Use the deconvreg function to deblur an image using a regularized filter. A regularized filter can be used effectively when limited information is known about the additive noise.
To illustrate, this example simulates a blurred image by convolving a Gaussian filter PSF with an image (using imfilter). Additive noise in the image is simulated by adding Gaussian noise of variance V to the blurred image (using imnoise):
I = imread('tissue.png'); I = I(125+[1:256],1:256,:); figure, imshow(I) title('Original Image')
Image Courtesy Alan W. Partin
PSF = fspecial('gaussian',11,5);
Blurred = imfilter(I,PSF,'conv'); V = .02; BlurredNoisy = imnoise(Blurred,'gaussian',0,V); figure, imshow(BlurredNoisy) title('Blurred and Noisy Image')
NP = V*prod(size(I)); [reg1 LAGRA] = deconvreg(BlurredNoisy,PSF,NP); figure,imshow(reg1) title('Restored Image')

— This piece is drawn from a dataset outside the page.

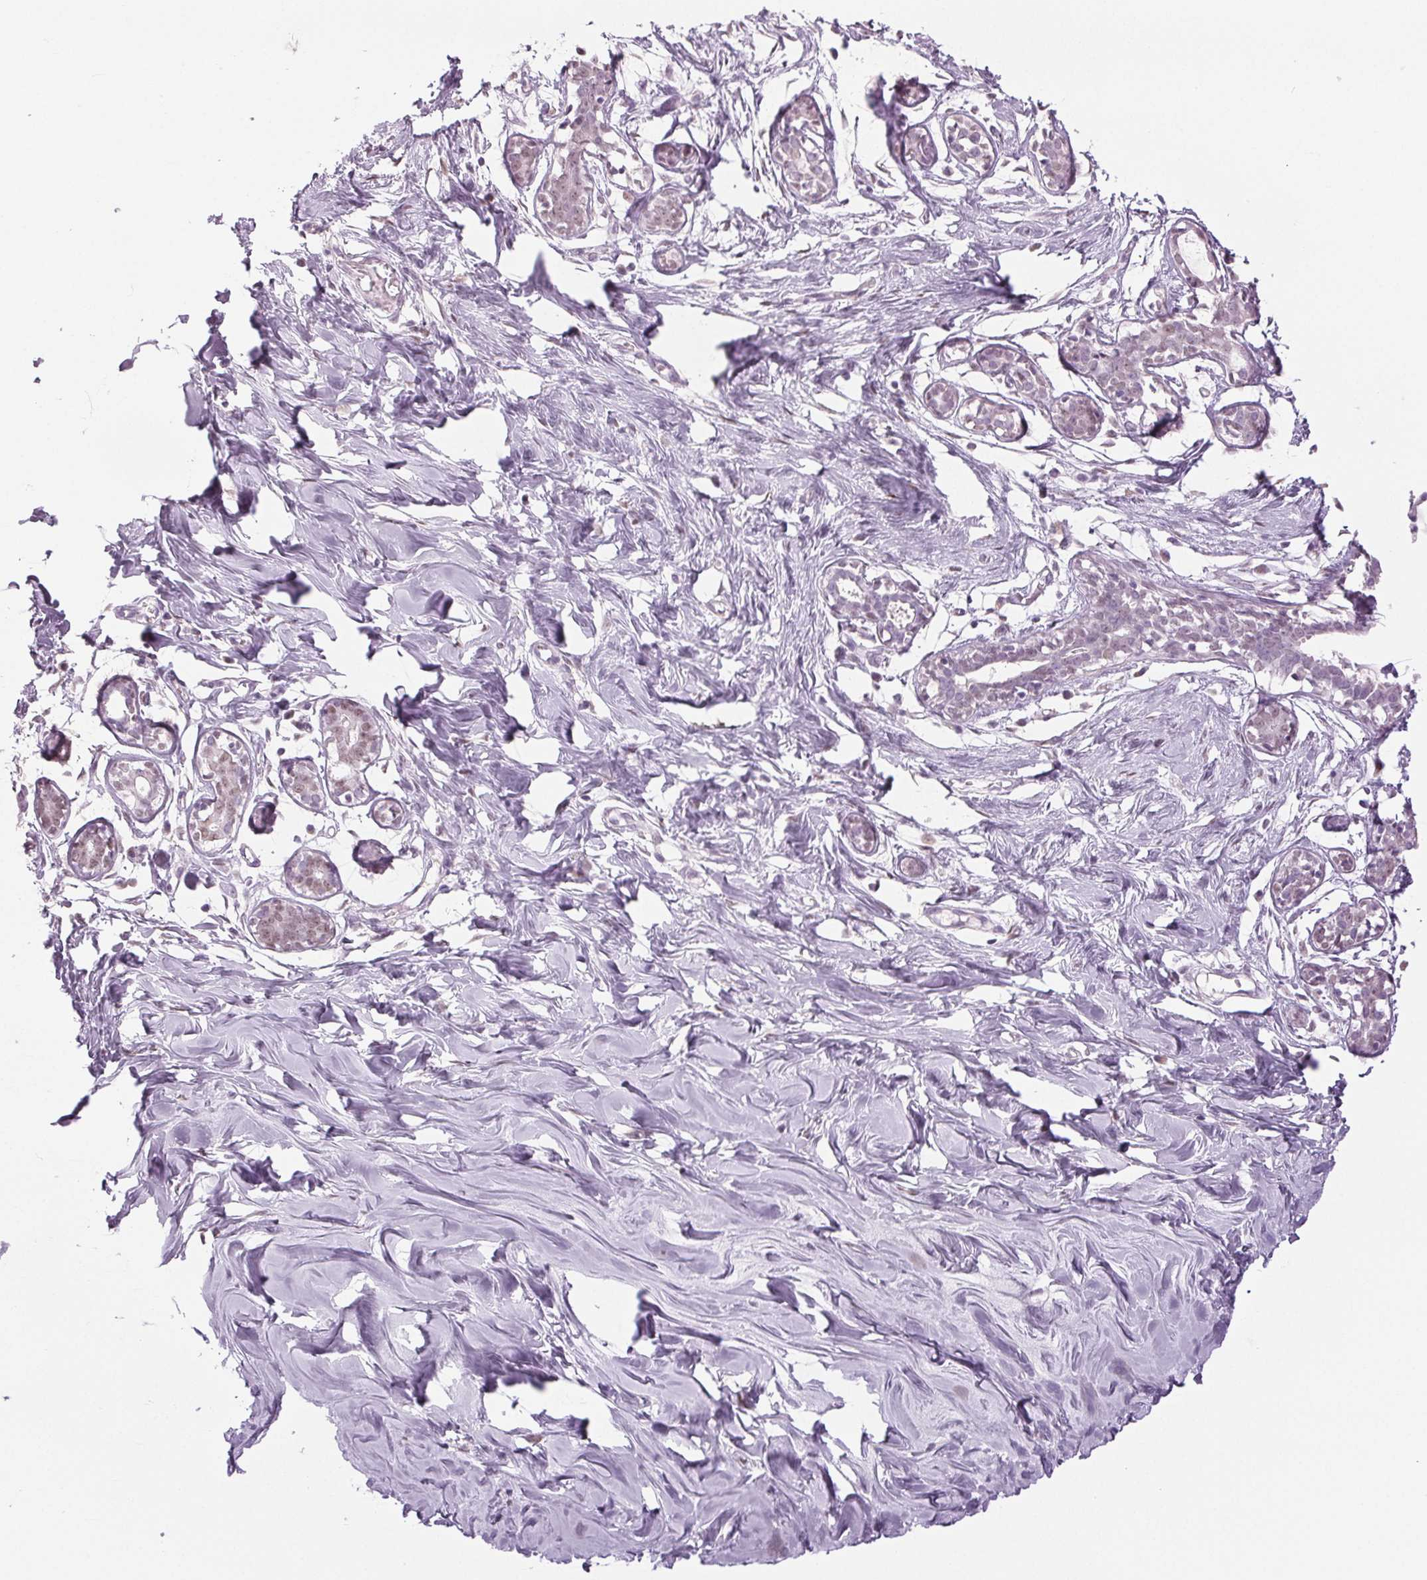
{"staining": {"intensity": "weak", "quantity": "25%-75%", "location": "nuclear"}, "tissue": "breast", "cell_type": "Adipocytes", "image_type": "normal", "snomed": [{"axis": "morphology", "description": "Normal tissue, NOS"}, {"axis": "topography", "description": "Breast"}], "caption": "Protein analysis of benign breast reveals weak nuclear staining in about 25%-75% of adipocytes.", "gene": "DNAJC6", "patient": {"sex": "female", "age": 27}}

You can affect the deconvolution results by providing values for the optional arguments supported by the deconvreg function. Using these arguments you can specify the noise power value, the range over which deconvreg should iterate as it converges on the optimal solution, and the regularization operator to constrain the deconvolution. To see the impact of these optional arguments, view the Image Processing Toolbox™ deblurring examples.